Le jour d’après

joieMa crevette,

Est-ce bien nécessaire? Je ne crois pas. Mais je ressens pourtant le besoin de t’expliquer comment tout s’est passé, ce jour-là. Et le jour d’après.

Le mininain m’ayant encore pourri ma nuit (il s’était décidé pour le programme « je geins pendant des heures sans trop savoir c’que j’ai ») le moins qu’on puisse dire est que je n’étais pas fraîche en me levant ce matin-là.

Mais, après 3 cafés et un aspirine, j’étais bien décidée  à m’attaquer (enfin) à cette montagne de linge qui me narguait depuis trois mois jours.

J’enclenchais donc le mode « serial killeuse de montagne de linge », et y a pas à dire, j’étais remontée, j’allais lui faire sa fête.

Et puis au bout du 3 ème T-shirt, mon cerveau s’est mis à faire tourner les pensées…comme du linge dans une machine. Tu sais, quand ça tourne, ça tourne…et ça dure longtemps. (Je vois que toi aussi tu as une machine à laver, tu a saisi si vite…)

Mes pensées donc. Je les chasse et elles reviennent. Des bribes de souvenirs. Des mots. Des trucs auxquels je n’aime pas réfléchir.

Je trie les paires de chaussettes. J’ai les larmes aux yeux.

C’est étrange comme ces choses auxquelles je ne pense jamais d’habitude ne cessent de m’obséder aujourd’hui. Et comme la douleur est vive.

Les larmes ruissellent sur mes joues et je n’essaie plus de les retenir. J’abandonne mes chaussettes pour me réfugier sur mon PC (lui qui me comprend si bien).

Il FAUT que ça sorte : « Celui qui a la diarrhée on peut pas l’empêcher d’aller aux toilettes » comme disait l’autre (mais si tu sais: Gnassingbé Eyadema, dictateur du Togo et poète à ses heures).

J’ai pleuré pendant plusieurs heures ce jour là, ça faisait bien longtemps. J’ai pleuré avant d’écrire et j’ai pleuré pendant. J’avais bien du mal à voir mon écran.

Et j’ai cliqué sur « publier ».

Je sais, c’est terriblement cliché. Mais c’est bien vrai: je me suis sentie tellement mieux. J’ai embrassé mes nains et pour me faire pardonner de les avoir ignorés toute la matinée je leur ai fait des crêpes.

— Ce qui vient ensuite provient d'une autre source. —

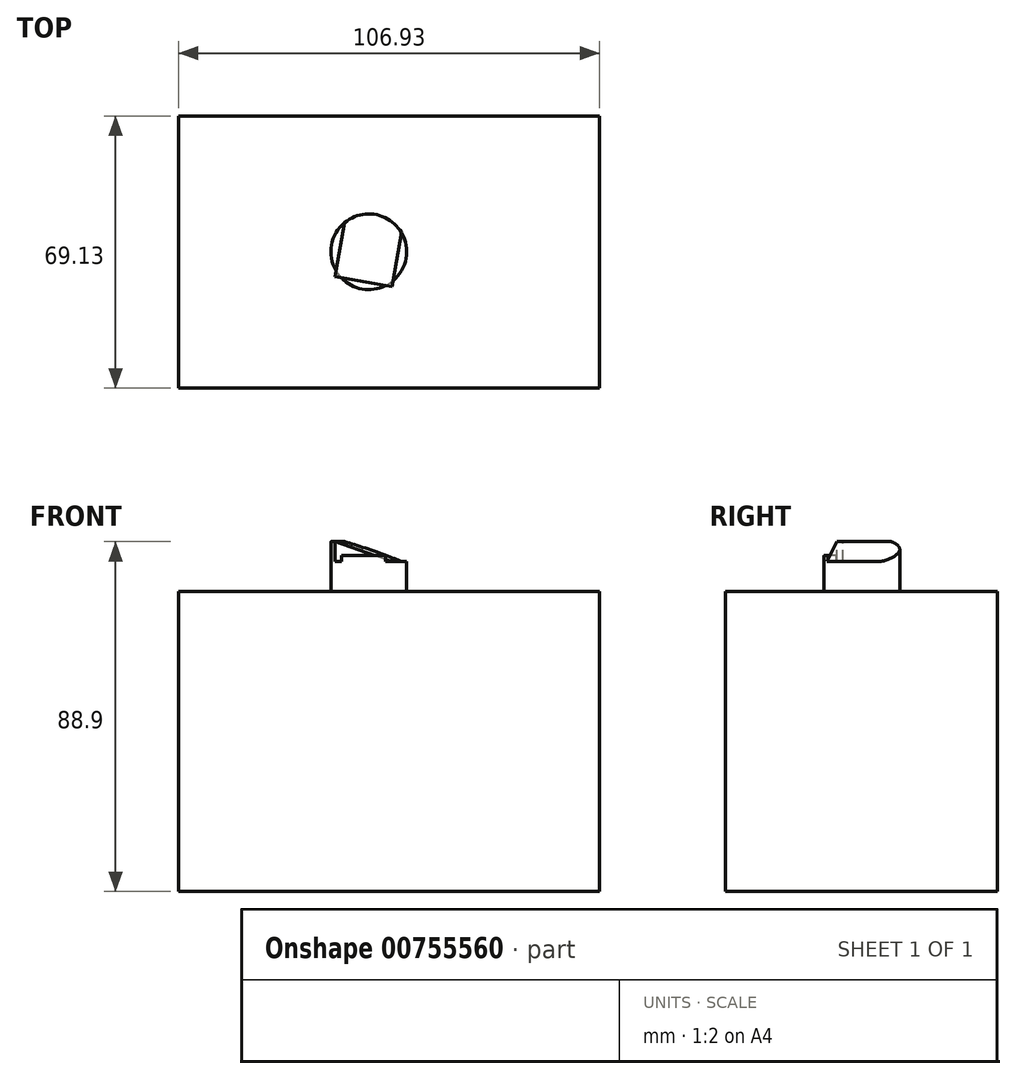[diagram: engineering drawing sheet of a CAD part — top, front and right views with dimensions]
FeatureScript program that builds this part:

Mes mots (maux?) était sortis, je les avais expulsés sans sommation comme on expulse…des trucs. J’ai juste ressenti un soupçon de culpabilité…Je me suis dit « tu vas embêter tout le monde avec ton article déprimant. Non, mais sérieusement, tu aurais pu garder ça pour toi. Et, qu’est-ce que tu fais ta chouineuse, y en a qui ont grandi dans un pays en guerre, figure toi! » Et puis l’autre voix dans ma tête (oui, il y en a plusieurs, tu t’en doutais, je te le confirme) a dit « Mais, on s’en tape de ce qu’ils pensent! Tu l’as fait pour toi et pis d’abord c’est ton blog alors t’as bien le droit d’y écrire c’que tu veux! Allez reprends une crêpe et tartine-la bien d’huile de palme, aujourd’hui c’est la fête! »

Et le lendemain, c’était effectivement la fête. J’étais en sélection Hellocoton!

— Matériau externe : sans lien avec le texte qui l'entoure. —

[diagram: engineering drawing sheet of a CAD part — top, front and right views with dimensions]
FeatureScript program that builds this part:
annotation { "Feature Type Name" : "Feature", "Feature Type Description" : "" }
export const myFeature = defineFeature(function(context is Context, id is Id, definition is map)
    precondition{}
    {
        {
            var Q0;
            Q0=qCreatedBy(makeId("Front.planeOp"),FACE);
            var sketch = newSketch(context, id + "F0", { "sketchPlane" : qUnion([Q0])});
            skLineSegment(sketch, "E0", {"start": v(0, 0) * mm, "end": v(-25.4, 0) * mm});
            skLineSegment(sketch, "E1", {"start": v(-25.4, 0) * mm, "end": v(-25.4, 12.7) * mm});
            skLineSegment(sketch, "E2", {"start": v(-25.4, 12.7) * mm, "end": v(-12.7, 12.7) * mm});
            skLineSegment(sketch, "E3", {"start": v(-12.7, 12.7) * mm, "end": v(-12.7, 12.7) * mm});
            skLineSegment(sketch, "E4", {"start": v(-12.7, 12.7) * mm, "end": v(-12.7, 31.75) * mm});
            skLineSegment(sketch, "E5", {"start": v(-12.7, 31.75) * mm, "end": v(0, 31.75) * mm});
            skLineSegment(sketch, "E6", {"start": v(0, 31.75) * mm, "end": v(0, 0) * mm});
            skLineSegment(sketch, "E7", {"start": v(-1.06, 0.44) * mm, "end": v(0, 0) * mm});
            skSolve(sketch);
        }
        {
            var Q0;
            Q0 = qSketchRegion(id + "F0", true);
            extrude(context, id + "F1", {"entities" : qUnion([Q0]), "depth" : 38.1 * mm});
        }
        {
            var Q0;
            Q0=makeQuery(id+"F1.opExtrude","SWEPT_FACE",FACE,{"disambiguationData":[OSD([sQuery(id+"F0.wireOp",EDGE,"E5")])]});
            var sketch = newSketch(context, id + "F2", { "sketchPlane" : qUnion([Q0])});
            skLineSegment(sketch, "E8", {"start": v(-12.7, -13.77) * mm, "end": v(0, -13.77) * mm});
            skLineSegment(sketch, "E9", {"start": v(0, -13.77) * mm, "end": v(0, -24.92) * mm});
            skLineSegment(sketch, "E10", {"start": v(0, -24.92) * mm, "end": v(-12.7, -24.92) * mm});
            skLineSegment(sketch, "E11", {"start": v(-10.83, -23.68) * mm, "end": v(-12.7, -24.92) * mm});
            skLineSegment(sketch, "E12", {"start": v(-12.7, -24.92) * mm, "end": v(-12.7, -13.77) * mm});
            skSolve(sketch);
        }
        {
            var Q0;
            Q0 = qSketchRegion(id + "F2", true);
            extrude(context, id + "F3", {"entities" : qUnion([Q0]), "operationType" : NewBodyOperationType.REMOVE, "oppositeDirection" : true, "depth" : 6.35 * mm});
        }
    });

contenteAh, crevette! Si tu avais été là tu m’aurais entendu pousser mon cri ou plutôt mon ricanement de joie celui qui évoque le dauphin malade et la hyène affamée, celui qui fait un peu peur à mes enfants. C’est un son que je n’émets qu’en de rares occasions…

J’étais devenue une star. Si, j’te dis.

J’ai même failli sortir mes lunettes Valentino, celle que je mets quand je veux faire ma belle…ou quand il y a du soleil. Mais elles allaient pas tellement avec mon peignoir en pilou. J’ai le droit d’être encore en peignoir à midi, de quoi tu t’mèles?

Bref, tout ça pour dire que je me sentais vraiment contente. Et presqu’en paix avec moi-même. Il s’est même passé quelque chose d’étrange: j’ai eu l’impression d’avoir grandi. Et tu sais quoi crevette? J’ai commencé à penser que peut-être un jour, ce vide, je le comblerai.